并且她总感觉有些奇怪,盛爵一开始对她并不是这样的,现在却是异常的冷漠。
是因为得不到,而不想再追逐,还是因为其余的隐情?
但是如果盛爵真的将肾给她了,又怎么能就这么轻易的放手?
可能是想了一个晚上,她到天亮该去上班的时候,都没有醒过来。
是司徒胜敲门叫她起床的。
司徒胜在乔可心还没从睡梦中醒过来,就伸出大掌,在她的额头上摸了一下。乔可心在司徒胜的手往自己额头挪来的时候,本能地侧了一下身。
虽然,最后司徒胜的大掌还是如愿落到了乔可心的额头上,但乔可心明白,即便她跟司徒胜已经生活了这么些日子,她还是很抗拒跟他之间的亲密接触。
司徒胜肯定是觉察到了乔可心的这种抗拒,他有点不悦地问道:“静,我就那么不让你信任吗?”

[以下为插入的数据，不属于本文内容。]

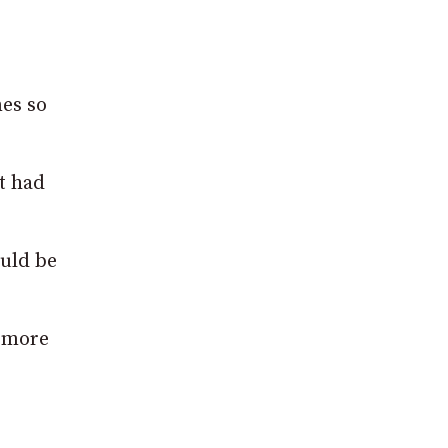
nes so
t had
ould be
e more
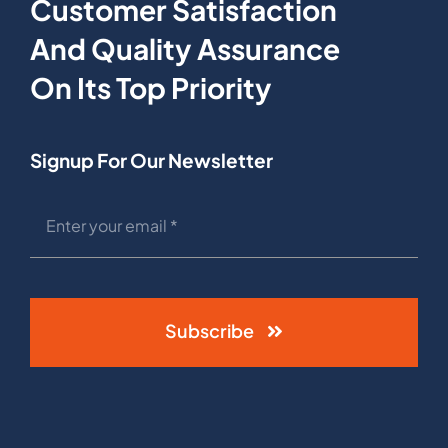
Customer Satisfaction
And Quality Assurance
On Its Top Priority
Signup For Our Newsletter
Subscribe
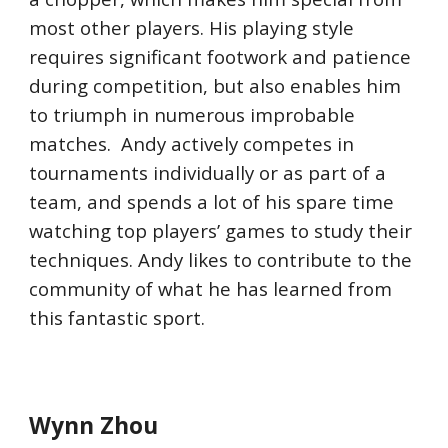
most other players. His playing style
requires significant footwork and patience
during competition, but also enables him
to triumph in numerous improbable
matches. Andy actively competes in
tournaments individually or as part of a
team, and spends a lot of his spare time
watching top players’ games to study their
techniques. Andy likes to contribute to the
community of what he has learned from
this fantastic sport.
Wynn Zhou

其实,司徒胜是想问另外一个问题的。但他没有勇气问出来,只能是换了另外一个问题。
乔可心没有回答司徒胜的话,而是把话题转向了别的。
“今天星期几啊?闹铃怎么不响?”
话音刚落,乔可心的手机就发出了清脆的闹铃声,两人都太专注在自己身上,铃声把他们两个都吓了一跳。
“静,你睡得太沉了,这才没有听见铃声而已。幸好,还有时间,你赶紧洗漱了下去吃早餐,我陪你一起上班去吧?”
司徒胜用的是征求的语气,乔可心立马就反对说:“别了,你一个老总,出现在办公室里,大家明明正在专心自己的工作,却要礼貌地跟你打招呼,浪费人力物力。”
说完,乔可心居然难得地轻声笑了起来。